Atatürk, Türk milletinin tarihinde mühim bir yer tutan devlet adamlarından biridir! Osmanlı’nın tarih sahnesinden çekilmesinin ardından kurulan Türkiye Cumhuriyeti’nin kuruluşunda liderlik yapmış ve ardından da 10 Kasım 1938’de ebediyete intikaline kadar Cumhurbaşkanlığı görevini sürdürmüştür. Ata’mızı vefatının 79. yıldönümündü rahmet, şükran, saygı, gurur ve özlemle anıyoruz. O, daima Türk milletinin kalbindedir!
Yaptığı inkılâplar, Türkiye Cumhuriyeti’nin kuruluşundaki sancılı dönemlerde yaşanan fikri çalkantılar ister istemez Atatürk hakkında çeşitli fikirlerin doğmasına sebep olmuştur. Bu kargaşa ortamında yaşananları değerlendiren bazıları Atatürk’ün din ila ilişkilerinde bazı problemli fikirler ortaya atmışlardır. Bu tür problemli fikirler, Atatürk’ü düşmanı bazı kesimler tarafından günümüzde de ortaya atılmaya devam edilmektedir.
* * * *
İş Talebi 1:
Lütfen kayıtlarda "A route planner example, all neighbors" ifadesini içeren satırdan "A route planner example, all outbound" ifadesini içeren satıra kadar her şeyi "routeplanner" yerine "cityplanner" koyarak güncelleyin. Başka hiçbir şeyi değiştirmeyin.
Metin ile kayıtlar birbirinden farklı kaynaklardan alınmıştır.

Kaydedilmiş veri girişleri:
* * * *
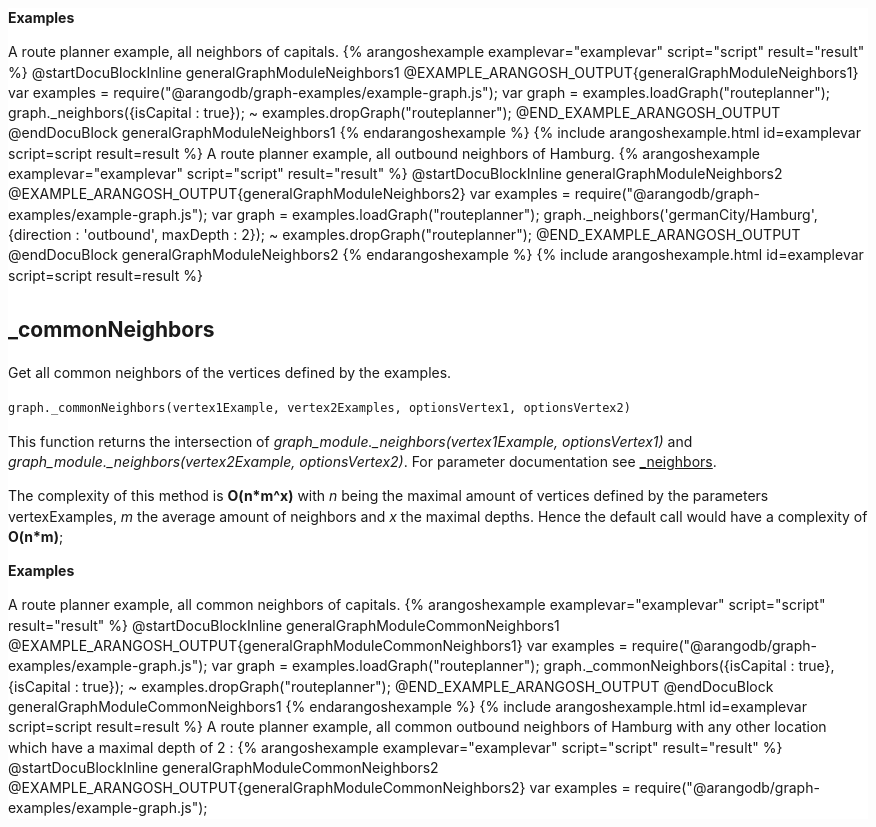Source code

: 
**Examples**


A route planner example, all neighbors of capitals.
{% arangoshexample examplevar="examplevar" script="script" result="result" %}
    @startDocuBlockInline generalGraphModuleNeighbors1
    @EXAMPLE_ARANGOSH_OUTPUT{generalGraphModuleNeighbors1}
      var examples = require("@arangodb/graph-examples/example-graph.js");
      var graph = examples.loadGraph("routeplanner");
      graph._neighbors({isCapital : true});
    ~ examples.dropGraph("routeplanner");
    @END_EXAMPLE_ARANGOSH_OUTPUT
    @endDocuBlock generalGraphModuleNeighbors1
{% endarangoshexample %}
{% include arangoshexample.html id=examplevar script=script result=result %}
A route planner example, all outbound neighbors of Hamburg.
{% arangoshexample examplevar="examplevar" script="script" result="result" %}
    @startDocuBlockInline generalGraphModuleNeighbors2
    @EXAMPLE_ARANGOSH_OUTPUT{generalGraphModuleNeighbors2}
      var examples = require("@arangodb/graph-examples/example-graph.js");
      var graph = examples.loadGraph("routeplanner");
      graph._neighbors('germanCity/Hamburg', {direction : 'outbound', maxDepth : 2});
    ~ examples.dropGraph("routeplanner");
    @END_EXAMPLE_ARANGOSH_OUTPUT
    @endDocuBlock generalGraphModuleNeighbors2
{% endarangoshexample %}
{% include arangoshexample.html id=examplevar script=script result=result %}


_commonNeighbors
----------------



Get all common neighbors of the vertices defined by the examples.

`graph._commonNeighbors(vertex1Example, vertex2Examples, optionsVertex1, optionsVertex2)`

This function returns the intersection of *graph_module._neighbors(vertex1Example, optionsVertex1)*
and *graph_module._neighbors(vertex2Example, optionsVertex2)*.
For parameter documentation see [_neighbors](#_neighbors).

The complexity of this method is **O(n\*m^x)** with *n* being the maximal amount of vertices
defined by the parameters vertexExamples, *m* the average amount of neighbors and *x* the
maximal depths.
Hence the default call would have a complexity of **O(n\*m)**;


**Examples**


A route planner example, all common neighbors of capitals.
{% arangoshexample examplevar="examplevar" script="script" result="result" %}
    @startDocuBlockInline generalGraphModuleCommonNeighbors1
    @EXAMPLE_ARANGOSH_OUTPUT{generalGraphModuleCommonNeighbors1}
    var examples = require("@arangodb/graph-examples/example-graph.js");
    var graph = examples.loadGraph("routeplanner");
    graph._commonNeighbors({isCapital : true}, {isCapital : true});
    ~ examples.dropGraph("routeplanner");
    @END_EXAMPLE_ARANGOSH_OUTPUT
    @endDocuBlock generalGraphModuleCommonNeighbors1
{% endarangoshexample %}
{% include arangoshexample.html id=examplevar script=script result=result %}
A route planner example, all common outbound neighbors of Hamburg with any other location
which have a maximal depth of 2 :
{% arangoshexample examplevar="examplevar" script="script" result="result" %}
    @startDocuBlockInline generalGraphModuleCommonNeighbors2
    @EXAMPLE_ARANGOSH_OUTPUT{generalGraphModuleCommonNeighbors2}
      var examples = require("@arangodb/graph-examples/example-graph.js");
* * * *
İş Talebi 2:
Atatürk hakkındaki metne göre Atatürk hangi tarihte ebediyete intikal etmiştir?

Görev Çözümü 1:
A route planner example, all neighbors of capitals.
{% arangoshexample examplevar="examplevar" script="script" result="result" %}
    @startDocuBlockInline generalGraphModuleNeighbors1
    @EXAMPLE_ARANGOSH_OUTPUT{generalGraphModuleNeighbors1}
      var examples = require("@arangodb/graph-examples/example-graph.js");
      var graph = examples.loadGraph("cityplanner");
      graph._neighbors({isCapital : true});
    ~ examples.dropGraph("cityplanner");
    @END_EXAMPLE_ARANGOSH_OUTPUT
    @endDocuBlock generalGraphModuleNeighbors1
{% endarangoshexample %}
{% include arangoshexample.html id=examplevar script=script result=result %}
A route planner example, all outbound neighbors of Hamburg.

Görev Çözümü 2:
10 Kasım 1938'de.